En Barcelona, a 11 de febrero de 2004.
La Sala de lo Social del Tribunal Superior de Justicia de
Cataluña, compuesta por los/as Ilmos/as. Sres/as.
citados al margen, EN NOMBRE DEL REY ha dictado la siguiente
SENTENCIA núm.1125/2004.
En el recurso de suplicación interpuesto por Claudio
frente a la Sentencia del Juzgado Social 28 Barcelona de
fecha 23 de Abril de 2003 dictada en el procedimiento Demandas
nº 140/2003 y siendo recurrido/a VALEO ILUMINACION
SA y MINISTERIO FISCAL. Ha actuado como Ponente el/la Ilmo.
Sr. FELIPE SOLER FERRER.
ANTECEDENTES DE HECHO
PRIMERO.- Con fecha 20-2-03 tuvo entrada en el citado Juzgado
de lo Social demanda sobre Tutela de derechos fundamentales,
en la que el actor alegando los hechos y fundamentos de
derecho que estimó procedentes, terminaba suplicando
se dictara sentencia en los términos de la misma.

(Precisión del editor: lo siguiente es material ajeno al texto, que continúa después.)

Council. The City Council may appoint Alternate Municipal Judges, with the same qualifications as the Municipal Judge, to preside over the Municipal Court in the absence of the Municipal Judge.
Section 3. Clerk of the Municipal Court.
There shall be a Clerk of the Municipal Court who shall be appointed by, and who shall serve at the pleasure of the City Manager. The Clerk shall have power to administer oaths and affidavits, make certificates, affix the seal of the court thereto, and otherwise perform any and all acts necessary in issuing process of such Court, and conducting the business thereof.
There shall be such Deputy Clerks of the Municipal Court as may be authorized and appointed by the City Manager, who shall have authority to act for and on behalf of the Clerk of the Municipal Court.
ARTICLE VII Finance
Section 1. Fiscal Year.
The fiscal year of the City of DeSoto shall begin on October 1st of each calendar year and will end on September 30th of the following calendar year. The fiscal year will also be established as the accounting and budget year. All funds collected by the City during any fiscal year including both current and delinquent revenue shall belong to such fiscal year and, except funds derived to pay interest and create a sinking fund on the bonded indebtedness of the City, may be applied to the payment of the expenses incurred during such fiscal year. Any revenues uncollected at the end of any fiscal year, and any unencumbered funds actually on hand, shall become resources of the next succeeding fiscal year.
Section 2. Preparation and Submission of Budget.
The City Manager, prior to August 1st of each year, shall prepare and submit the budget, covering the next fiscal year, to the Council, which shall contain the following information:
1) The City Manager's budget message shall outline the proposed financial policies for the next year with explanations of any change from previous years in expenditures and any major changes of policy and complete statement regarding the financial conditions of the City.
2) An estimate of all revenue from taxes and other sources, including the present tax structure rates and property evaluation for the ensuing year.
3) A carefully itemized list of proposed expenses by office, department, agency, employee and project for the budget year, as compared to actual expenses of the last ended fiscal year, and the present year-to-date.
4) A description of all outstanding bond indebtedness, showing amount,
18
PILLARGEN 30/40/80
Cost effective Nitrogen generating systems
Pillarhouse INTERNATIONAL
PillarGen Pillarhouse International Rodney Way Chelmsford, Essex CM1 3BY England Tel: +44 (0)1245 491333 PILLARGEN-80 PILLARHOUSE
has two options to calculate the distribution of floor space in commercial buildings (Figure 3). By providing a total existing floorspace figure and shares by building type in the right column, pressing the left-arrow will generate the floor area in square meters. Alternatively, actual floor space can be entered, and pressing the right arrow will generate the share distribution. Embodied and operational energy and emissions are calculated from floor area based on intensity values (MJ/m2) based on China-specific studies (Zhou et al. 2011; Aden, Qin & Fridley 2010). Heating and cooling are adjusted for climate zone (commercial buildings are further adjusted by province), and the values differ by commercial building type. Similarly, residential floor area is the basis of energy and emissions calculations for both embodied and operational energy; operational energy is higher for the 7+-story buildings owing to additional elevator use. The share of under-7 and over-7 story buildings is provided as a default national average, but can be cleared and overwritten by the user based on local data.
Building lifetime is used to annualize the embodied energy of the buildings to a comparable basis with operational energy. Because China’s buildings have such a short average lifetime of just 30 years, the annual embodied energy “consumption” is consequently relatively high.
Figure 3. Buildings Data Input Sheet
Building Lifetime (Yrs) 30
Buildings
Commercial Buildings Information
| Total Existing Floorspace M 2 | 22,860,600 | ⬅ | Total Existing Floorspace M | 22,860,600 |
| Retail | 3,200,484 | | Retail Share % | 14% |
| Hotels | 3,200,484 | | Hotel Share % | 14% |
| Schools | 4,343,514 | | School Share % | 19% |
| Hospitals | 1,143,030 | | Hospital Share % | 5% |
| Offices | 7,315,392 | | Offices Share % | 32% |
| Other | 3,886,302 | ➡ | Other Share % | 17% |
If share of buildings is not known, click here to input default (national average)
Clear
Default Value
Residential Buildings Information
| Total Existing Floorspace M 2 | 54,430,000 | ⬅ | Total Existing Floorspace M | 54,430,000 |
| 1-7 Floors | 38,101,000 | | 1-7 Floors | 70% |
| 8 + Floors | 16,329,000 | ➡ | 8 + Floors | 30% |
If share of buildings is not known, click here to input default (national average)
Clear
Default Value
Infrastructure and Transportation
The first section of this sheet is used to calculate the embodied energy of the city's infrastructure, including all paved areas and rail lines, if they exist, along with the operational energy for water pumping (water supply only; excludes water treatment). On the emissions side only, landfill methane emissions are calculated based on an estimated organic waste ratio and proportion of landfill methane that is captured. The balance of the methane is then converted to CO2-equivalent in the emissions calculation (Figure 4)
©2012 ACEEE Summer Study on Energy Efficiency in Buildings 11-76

Admitida la demanda a trámite y celebrado el juicio
se dictó sentencia con fecha 23-4-03 que contenía
el siguiente Fallo:
"Que, desestimando, íntegramente, la Demanda
interpuesta por Claudio , contra Valeo Iluminación,
S.A. sobre vulneración de derechos fundamentales,
con reclamación de daños y perjuicios, debo
absolver y absuelvo a la parte demandada".
SEGUNDO.- En dicha sentencia, como hechos probados, se declaran
los siguientes:
1.- Claudio , mayor de edad, vecino de Barcelona, CALLE000
, nº NUM000 , con Categoría Profesional de Grupo
3, con Antigüedad en Valeo Iluminación, S.A.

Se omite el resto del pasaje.